In many Native American communities, there are housing shortages so multi-generational family housing is very common. This places family members that have underlying health conditions at a higher risk of contracting COVID-19. At the beginning of the pandemic, the virus hit the Navajo Nation especially hard, with more than 830 cases and 30 deaths as of April 21.

“Compared to white people, Native Americans are almost twice as likely to get infected and more than three times as likely to be hospitalized,” said the L.A. Times Seattle bureau chief, Richard Read, in the interview.

The Navajo Nation in New Mexico, Arizona and Utah had more than 32 thousand COVID-19 cases and 14 hundred deaths. This COVID-19 death rate was four times the national average, which is 1,010, according to the CDC.

“On health issues this stress [of the vaccine] is especially strong because of all these atrocities [for example] forced sterilizations of Native American women in the 1970’s and other events that are in their minds,” said Read. He added that when the vaccines were initially released, Native Americans were suspicious of the vaccine developed by the federal government. Such doubt results from a long history of broken promises from colonial times up through the present. 

National Geographic states, “To many Native Americans, the history of European settlement has been a history of wary welcoming, followed by opposition, defeat, near-extinction, and, now, a renaissance. To Europeans and Americans, it has included everything from treatment of Native American nations as equals (or near-equals) to assimilation to exile to near-genocide, often simultaneously.” 

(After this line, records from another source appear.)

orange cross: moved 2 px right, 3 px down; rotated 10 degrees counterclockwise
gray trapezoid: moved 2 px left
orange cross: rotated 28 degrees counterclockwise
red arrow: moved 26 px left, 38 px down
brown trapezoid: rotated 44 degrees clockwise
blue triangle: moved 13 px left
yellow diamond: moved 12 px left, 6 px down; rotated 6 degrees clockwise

However, Native American communities remember the devastation dealt to them from epidemics, like smallpox and other illnesses, Read reminds us. Thus, the threat from the COVID-19 pandemic is something that they have taken very seriously. He added that respect and concern for their elders has been a primary motivation for many in the community to get vaccinated: in order to protect them. 

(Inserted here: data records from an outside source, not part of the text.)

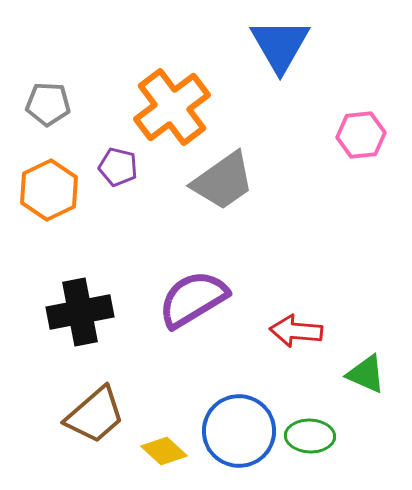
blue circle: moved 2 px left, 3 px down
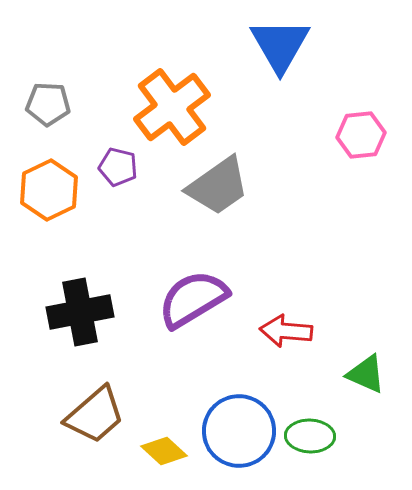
gray trapezoid: moved 5 px left, 5 px down
red arrow: moved 10 px left
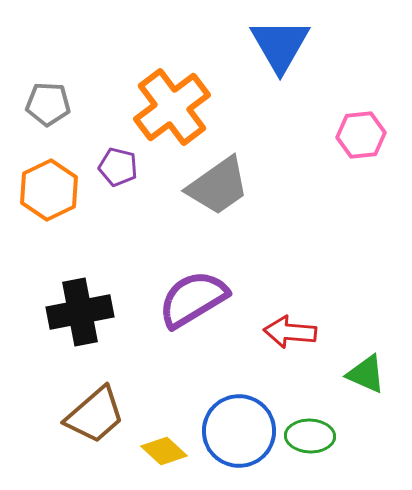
red arrow: moved 4 px right, 1 px down
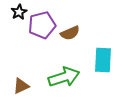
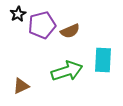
black star: moved 1 px left, 2 px down
brown semicircle: moved 2 px up
green arrow: moved 3 px right, 6 px up
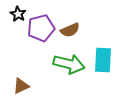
black star: rotated 14 degrees counterclockwise
purple pentagon: moved 1 px left, 3 px down
brown semicircle: moved 1 px up
green arrow: moved 2 px right, 7 px up; rotated 32 degrees clockwise
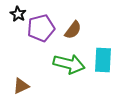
brown semicircle: moved 3 px right; rotated 30 degrees counterclockwise
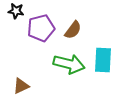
black star: moved 2 px left, 3 px up; rotated 21 degrees counterclockwise
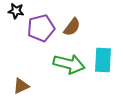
brown semicircle: moved 1 px left, 3 px up
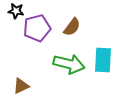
purple pentagon: moved 4 px left
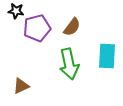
cyan rectangle: moved 4 px right, 4 px up
green arrow: rotated 64 degrees clockwise
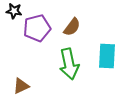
black star: moved 2 px left
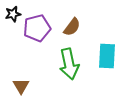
black star: moved 1 px left, 3 px down; rotated 21 degrees counterclockwise
brown triangle: rotated 36 degrees counterclockwise
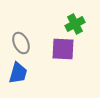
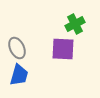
gray ellipse: moved 4 px left, 5 px down
blue trapezoid: moved 1 px right, 2 px down
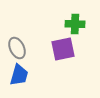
green cross: rotated 30 degrees clockwise
purple square: rotated 15 degrees counterclockwise
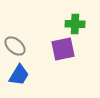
gray ellipse: moved 2 px left, 2 px up; rotated 25 degrees counterclockwise
blue trapezoid: rotated 15 degrees clockwise
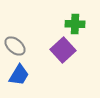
purple square: moved 1 px down; rotated 30 degrees counterclockwise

“I can’t speak for all tribes but the Navajo nation is taking precautions to keep their elders safe,” said Kummen Louis, assistant director of the Multicultural Student Service. “We do what we can to protect our elders because they hold our culture and our language.”

In order to educate Native Americans about the vaccine, tribal leaders sent trusted individuals to talk to the community. Read mentioned the head public-health nurse at the Fort Belknap reservation in Montana, Kathleen Adams, would walk around with a cooler full of vaccines, and attempt to persuade people to get vaccinated.

“As vaccination rates have risen, hospitalizations have slowed,” said Read. “In these tight-knit communities word travels and it leads to more people getting vaccinated.”

Now they see it as a cause for more people to get vaccinated and they are spreading the word out to other communities and telling them how they were affected by COVID-19. Ever since they got the vaccine their community is getting better, according to Read.

“35 new cases, 31,248 recoveries, and no recent deaths related to COVID-19, 38 communities identified with uncontrolled spread,” stated the Navajo Nation in their press release on Sept. 7. “The COVID-19 vaccines are safe and effective. If you have a loved one who has not received the vaccine, please encourage them to get fully vaccinated as soon as possible.”